Tommy Robinson, whose real name is Stephen Yaxley-Lennon, is Britain's best-known far-right Islamophobic figure. The 41-year-old is accused of amplifying the false rumor that sparked the recent racist riots in the United Kingdom. On July 29, three girls died in a knife attack during a dance class in Southport, northeast England. Several children and adults present were also injured. Robinson relayed the false information that the alleged murderer was of Muslim faith and had just arrived via the English Channel on a small boat. Police stated that the 17-year-old was born in Cardiff, Wales, and that his family originated from Rwanda.

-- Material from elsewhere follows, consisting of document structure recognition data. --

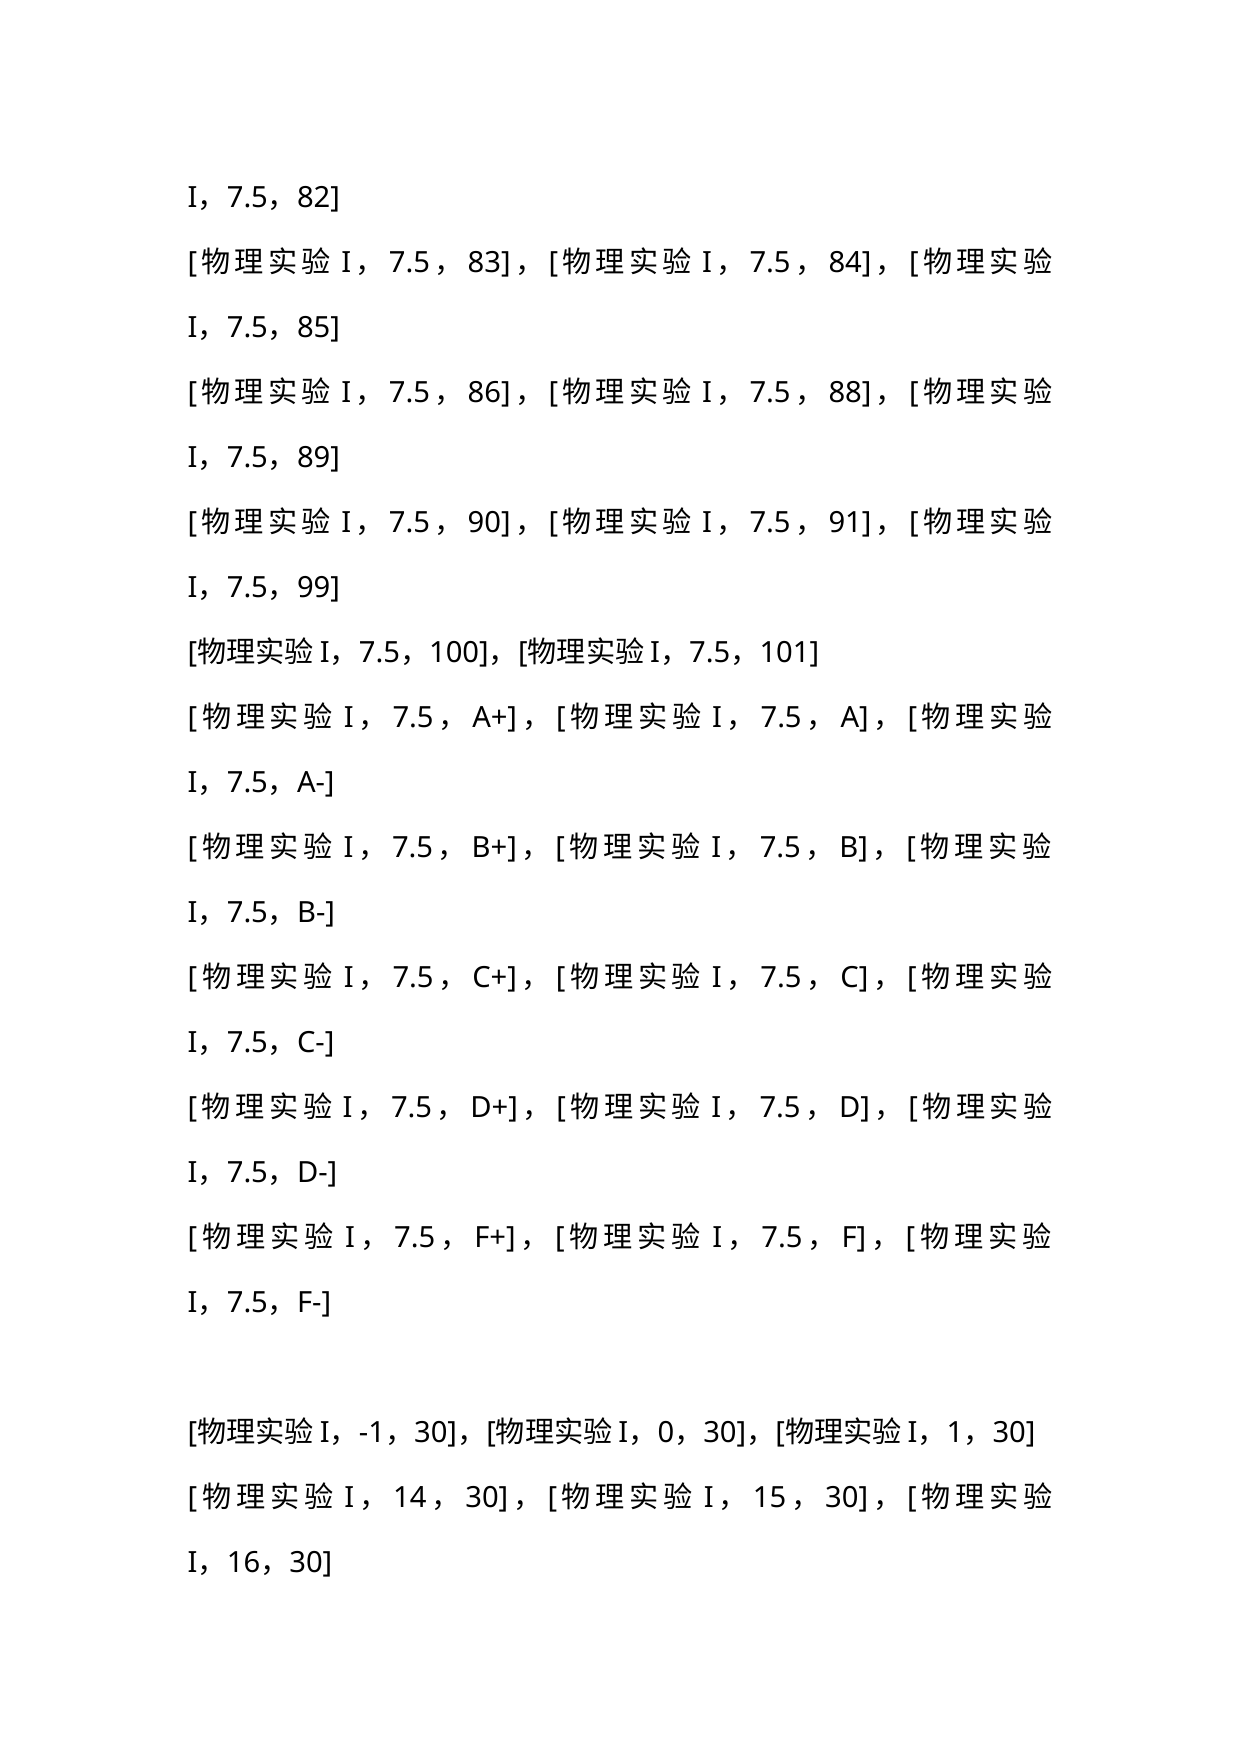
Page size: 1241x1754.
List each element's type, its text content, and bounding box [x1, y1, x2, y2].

text [物理实验I，7.5，B+]，[物理实验I，7.5，B]，[物理实验I，7.5，B-] [187, 812, 1053, 942]
text [物理实验I，7.5，F+]，[物理实验I，7.5，F]，[物理实验I，7.5，F-] [187, 1202, 1053, 1332]
text [物理实验I，7.5，C+]，[物理实验I，7.5，C]，[物理实验I，7.5，C-] [187, 942, 1053, 1072]
text [物理实验I，7.5，86]，[物理实验I，7.5，88]，[物理实验I，7.5，89] [187, 357, 1053, 487]
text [187, 162, 1053, 227]
text [物理实验I，7.5，83]，[物理实验I，7.5，84]，[物理实验I，7.5，85] [187, 227, 1053, 357]
text [物理实验I，7.5，D+]，[物理实验I，7.5，D]，[物理实验I，7.5，D-] [187, 1072, 1053, 1202]
text [物理实验I，-1，30]，[物理实验I，0，30]，[物理实验I，1，30] [187, 1397, 1053, 1462]
text [物理实验I，7.5，A+]，[物理实验I，7.5，A]，[物理实验I，7.5，A-] [187, 682, 1053, 812]
text [物理实验I，7.5，100]，[物理实验I，7.5，101] [187, 617, 1053, 682]
text [物理实验I，14，30]，[物理实验I，15，30]，[物理实验I，16，30] [187, 1462, 1053, 1592]
text [物理实验I，7.5，90]，[物理实验I，7.5，91]，[物理实验I，7.5，99] [187, 487, 1053, 617]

Yaxley-Lennon borrowed the name Tommy Robinson from a football club hooligan in his hometown of Luton, in order to disguise a lengthy criminal record: He has been sentenced to several prison terms for assaulting a police officer and contempt of court. Initially a member of the far-right British National Party, in 2009 he co-founded the English Defense League (EDL) to protest against the presence of a small Salafist group in Luton. The movement denounces "Islamist fascism," but declined in the early 2010s, after the revelation of links with Norwegian criminal Anders Behring Breivik, who murdered 77 people in July 2011. Robinson left the EDL in 2013 due to the "dangers of far-right extremism," but the self-styled journalist continued to support conspiracy theories about elites concealing the truth about the supposed dangers of Islam.
With an account on X with nearly a million subscribers, Yaxley-Lennon has a considerable sounding board. He was banned from the platform in 2018, for "violating" rules against hate speech. But after buying Twitter and renaming it X, billionaire and ultra-libertarian Elon Musk reinstated the activist's account at the end of 2023. Since then, Yaxley-Lennon's presence on the platform has grown considerably. On July 27, he managed to rally thousands of supporters at a demonstration in Westminster, in the heart of London, against immigration and for "patriotism," before going into exile in Cyprus following a court summons.

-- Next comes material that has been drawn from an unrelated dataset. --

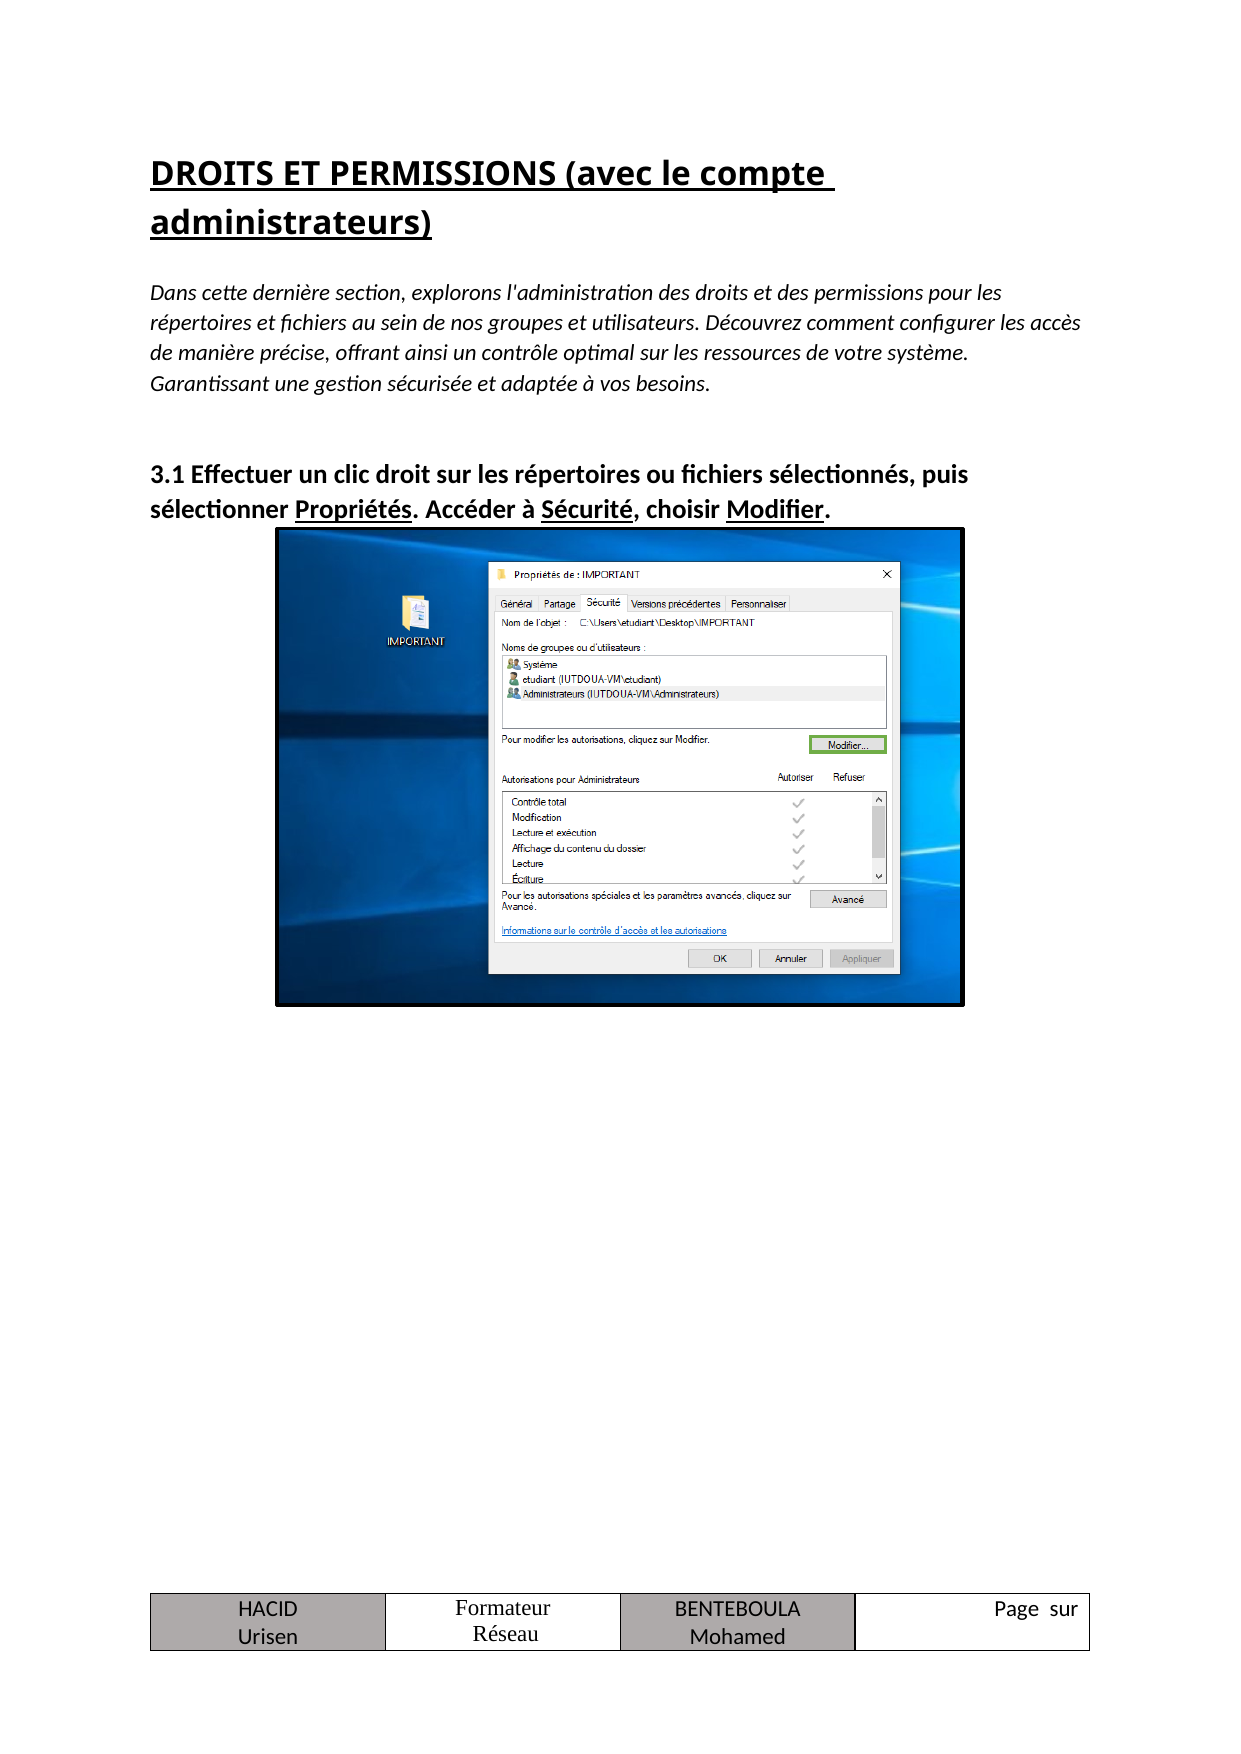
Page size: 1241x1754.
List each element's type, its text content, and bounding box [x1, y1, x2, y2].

In early August, the British media revealed that Yaxley-Lennon was tweeting not from the Midlands or the north of England, where the anti-migrant rioters chanting his name have been most violent but from a hotel costing over €450 a night in Cyprus. According to The Times, he is the subject of an arrest warrant for failing to appear before a judge on new contempt of court charges. And as reported by The Guardian, he is now one of the people being investigated by the police for spreading false information, which fuelled the riots.